§ Exercise prompt
With the pictures removed, write out the data below exactly.
*** Collected data Section Begins ***
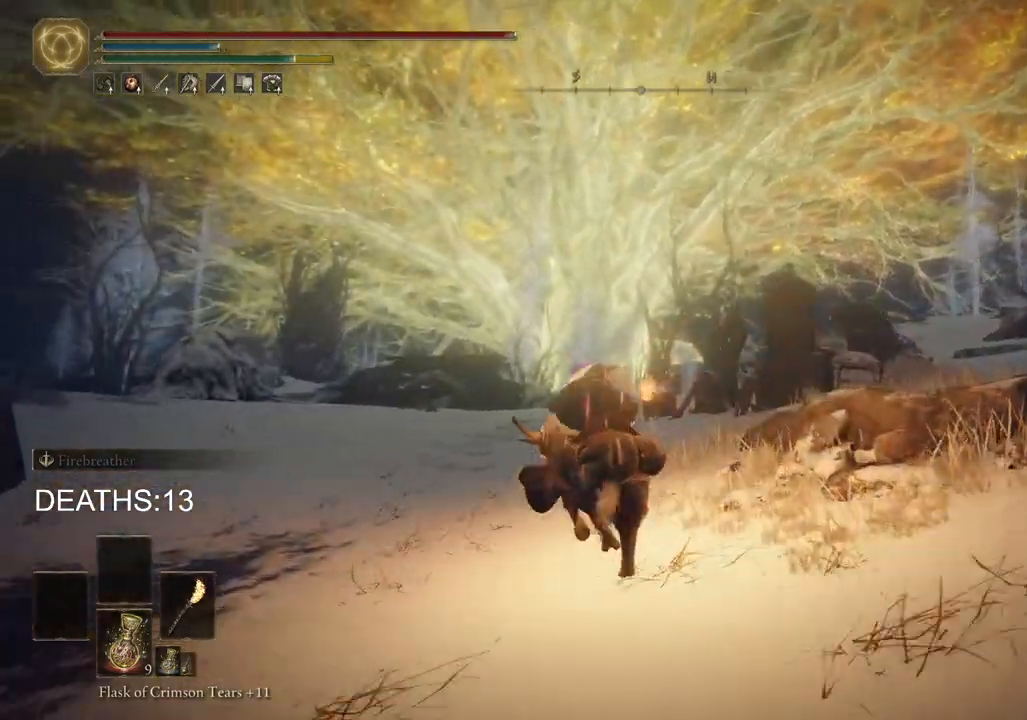
{"buttons": [], "left_stick": "up", "right_stick": "center", "events": [[50, "left_stick", "up"]]}
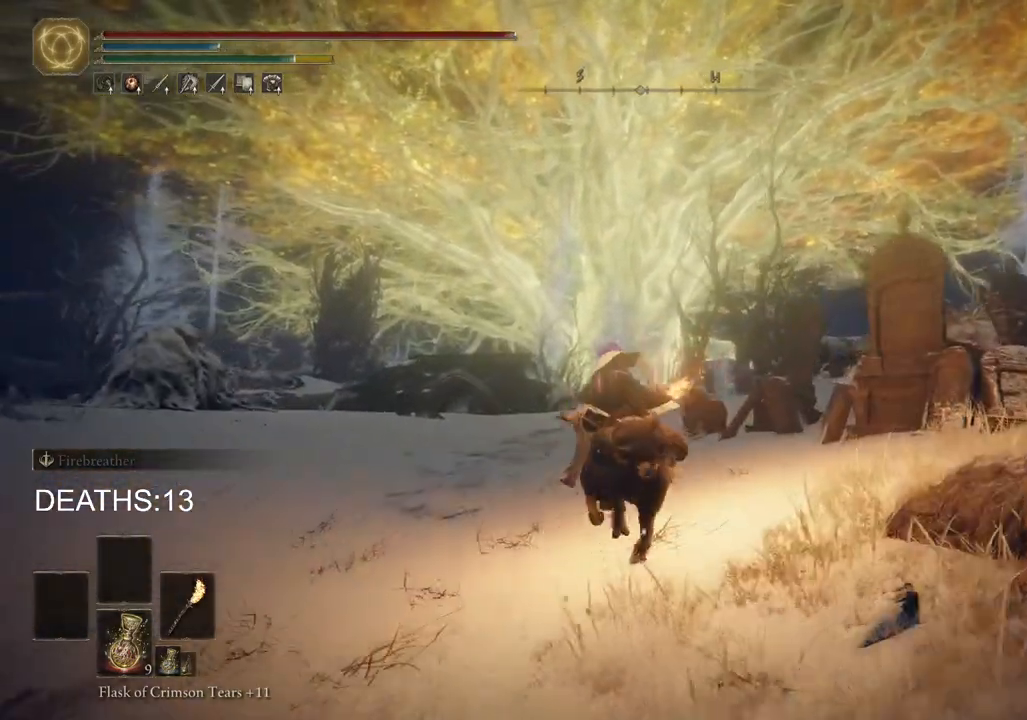
{"buttons": ["CIRCLE"], "left_stick": "up", "right_stick": "center", "events": [[433, "CIRCLE", "down"]]}
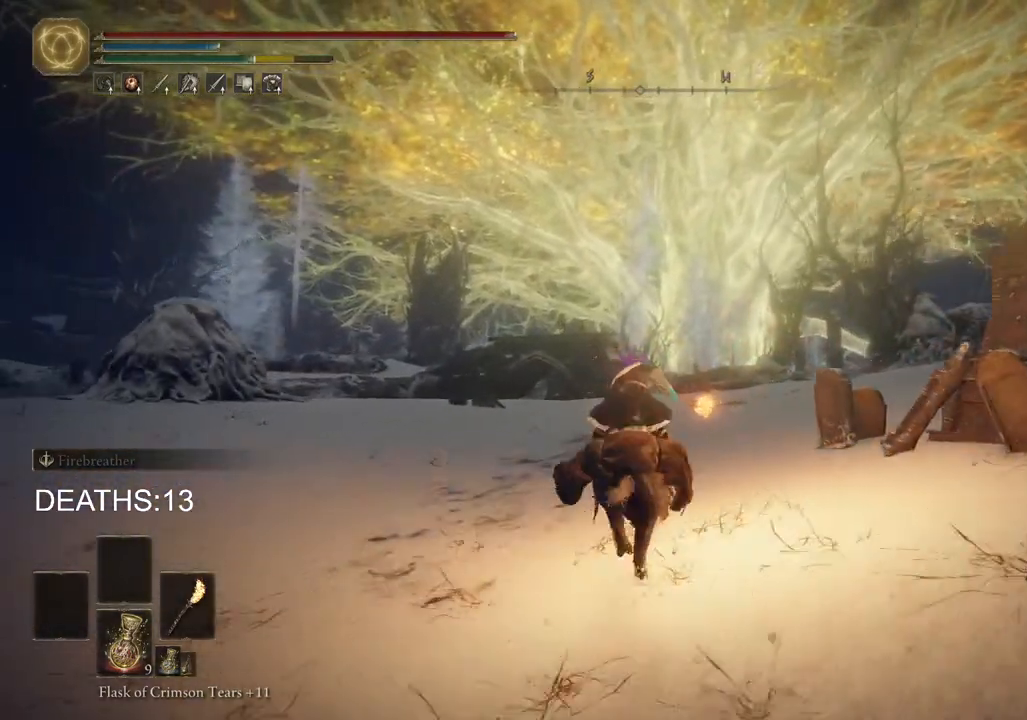
{"buttons": [], "left_stick": "up", "right_stick": "center", "events": [[50, "CIRCLE", "up"]]}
*** Collected data Section Ends ***
§ Answer to this exercise
{"buttons": [], "left_stick": "up", "right_stick": "center", "events": [[50, "left_stick", "up"]]}
{"buttons": ["CIRCLE"], "left_stick": "up", "right_stick": "center", "events": [[433, "CIRCLE", "down"]]}
{"buttons": [], "left_stick": "up", "right_stick": "center", "events": [[50, "CIRCLE", "up"]]}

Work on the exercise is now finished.